XXVI
En somme, on s’installe dans le malheur et quelquefois on se dit qu’on n’y est pas si mal que ça, après tout. Fumons donc une cigarette, tandis que l’idiot de la radio parle d’une importante déclaration d’un important chef d’Etat. L’idiot savoure cette déclaration, s’en délecte et la suce. Ce que ça peut m’être égal, leurs importantes déclarations. Ces futurs morts si dynamiques, c’est comique.
Quand ma chatte, cette faible d’esprit, me regarde avidement, avec un fixe étonnement, cherchant à comprendre, si intéressée, oui, c’est ma mère qui me regarde. Deviendrais-je étrange par cette mort que j’admets sans cesse, les yeux au ciel de nuit où une pâle ronde morte luit, bénigne et maternelle? Depuis sa mort, j’aime vivre seul, parfois, pendant des jours et des jours, loin des vivants absurdement occupés, seul comme elle était seule dans son appartement de Marseille, seul et le téléphone décroché pour que le dehors n’entre pas chez moi comme il n’entrait pas chez elle, seul dans cette demeure qui a la perfection de la mort et où je fais sans cesse de l’ordre pour croire que tout va bien, seul dans ma chambre délicieusement fermée à clef, trop rangée et trop propre, folle de symétrie, crayons allongés par ordre de grandeur sur le petit cimetière luisant de la table.

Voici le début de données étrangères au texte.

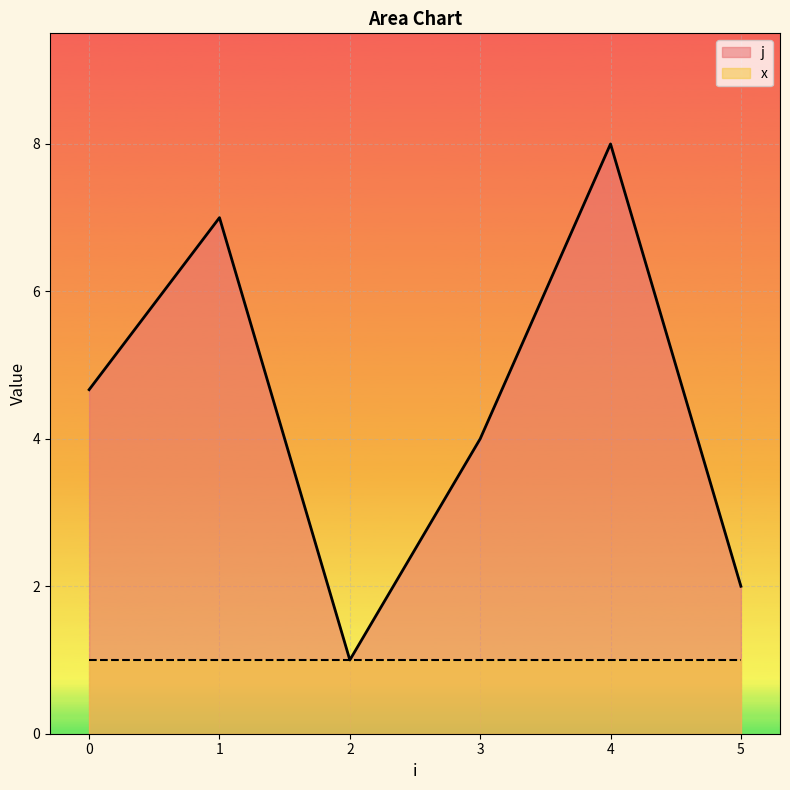

Where is the first local maximum for j?

1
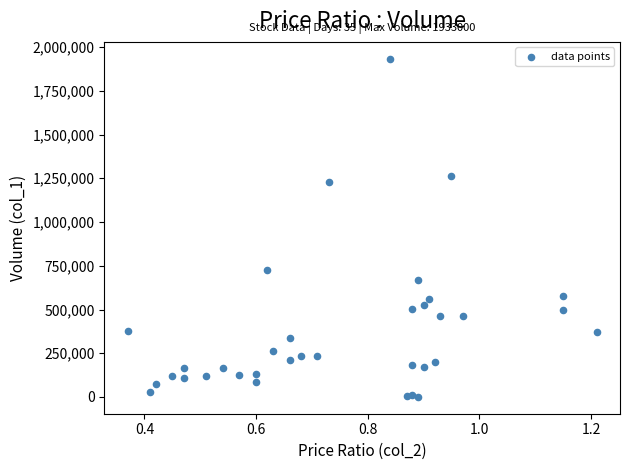

What is the range of Y values (max minus min)?

1932000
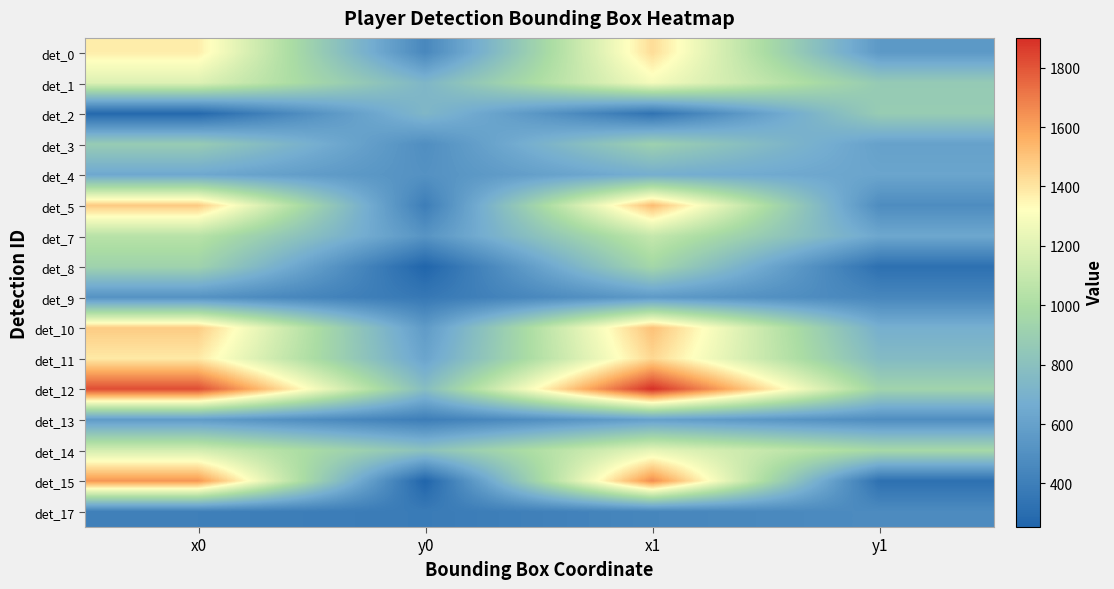

What is the difference between the highest and lowest values at x1?

1564.1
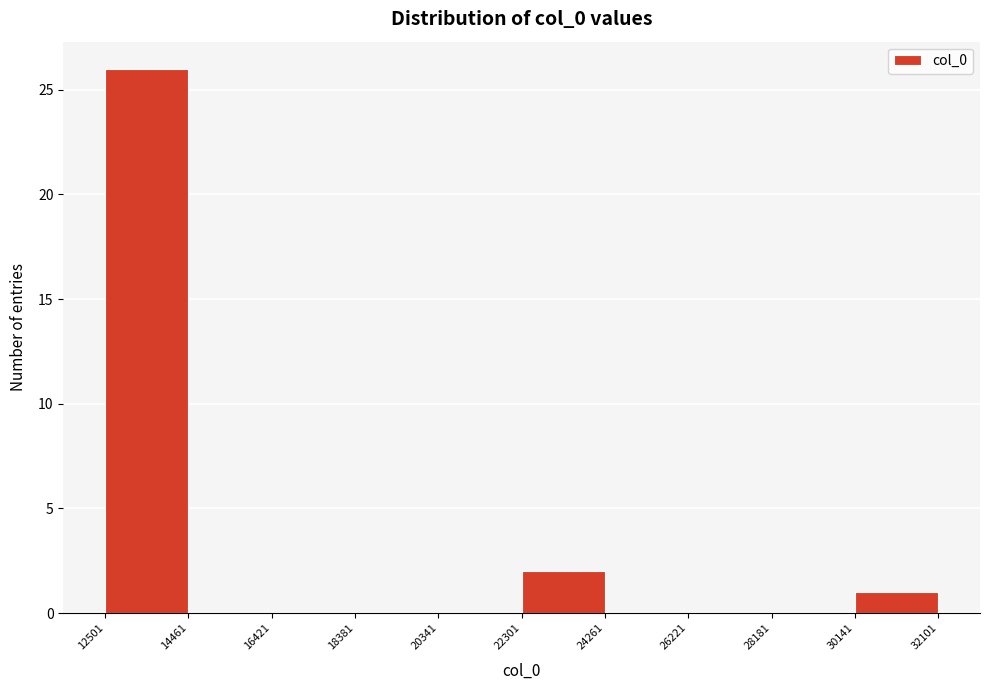

Which range on the x-axis has the tallest bar?

12501 to 14461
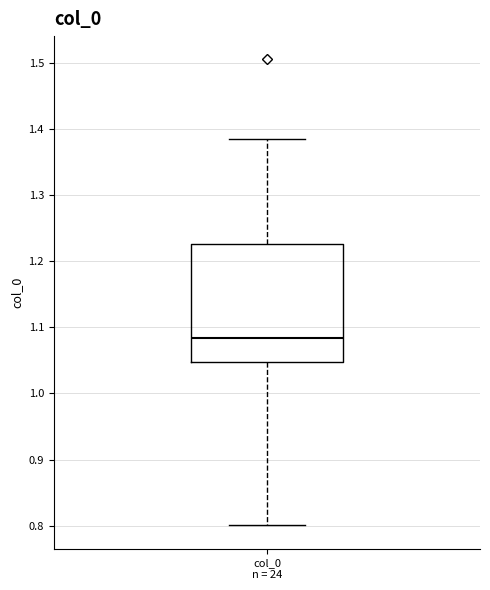

Where does the upper whisker of the box for col_0 n = 24 end on the y-axis? The values are not printed on the chart, so give them approximately, as read against the axis.

1.38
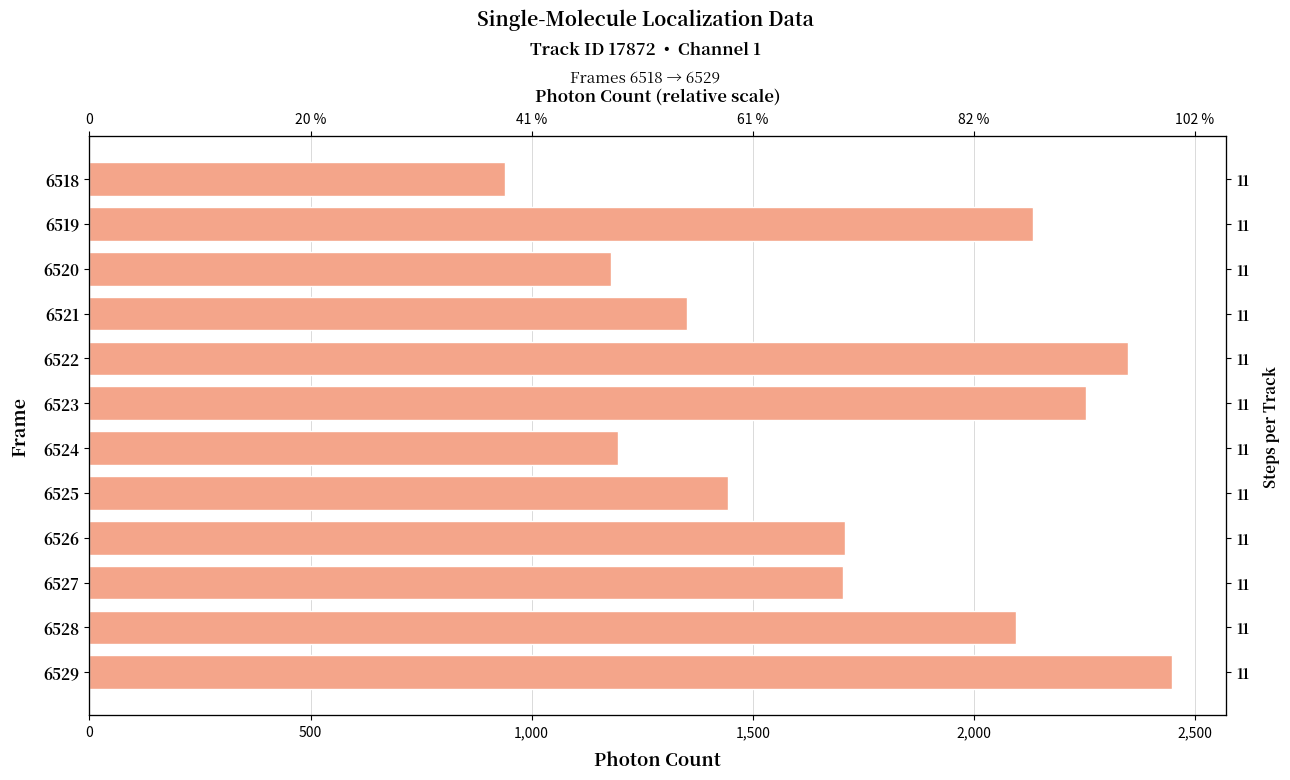

How many bars are there in total?

12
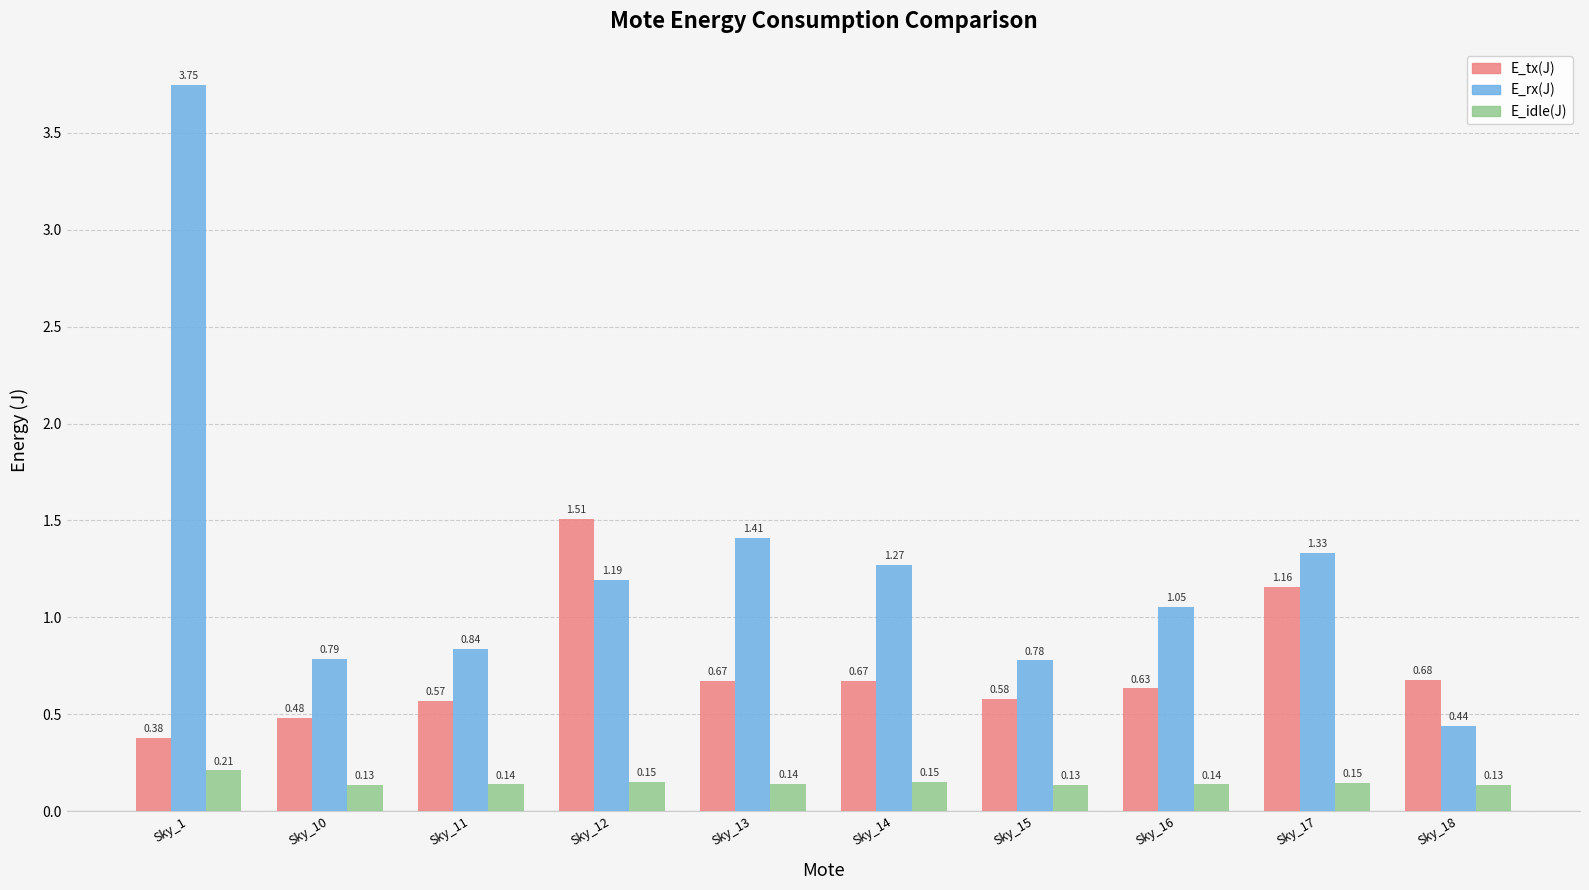

List the series in order of their overall mean, lowest first.

E_idle(J), E_tx(J), E_rx(J)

Assis devant cette table, je fais la conversation avec elle. Je lui demande si je dois mettre mon pardessus pour sortir. « Oui, mon chéri, c’est plus sûr. » Mais ce n’est que moi qui radote, imitant son accent. J’aimerais l’avoir près de moi, assise et embaumée, dans sa robe de soie noire. Si je lui parlais longtemps, avec patience, la regardant beaucoup, peut- être que soudain ses yeux revivraient un peu, par pitié, par amour maternel. Je sais bien que ce n’est pas vrai et pourtant cette idée me hante.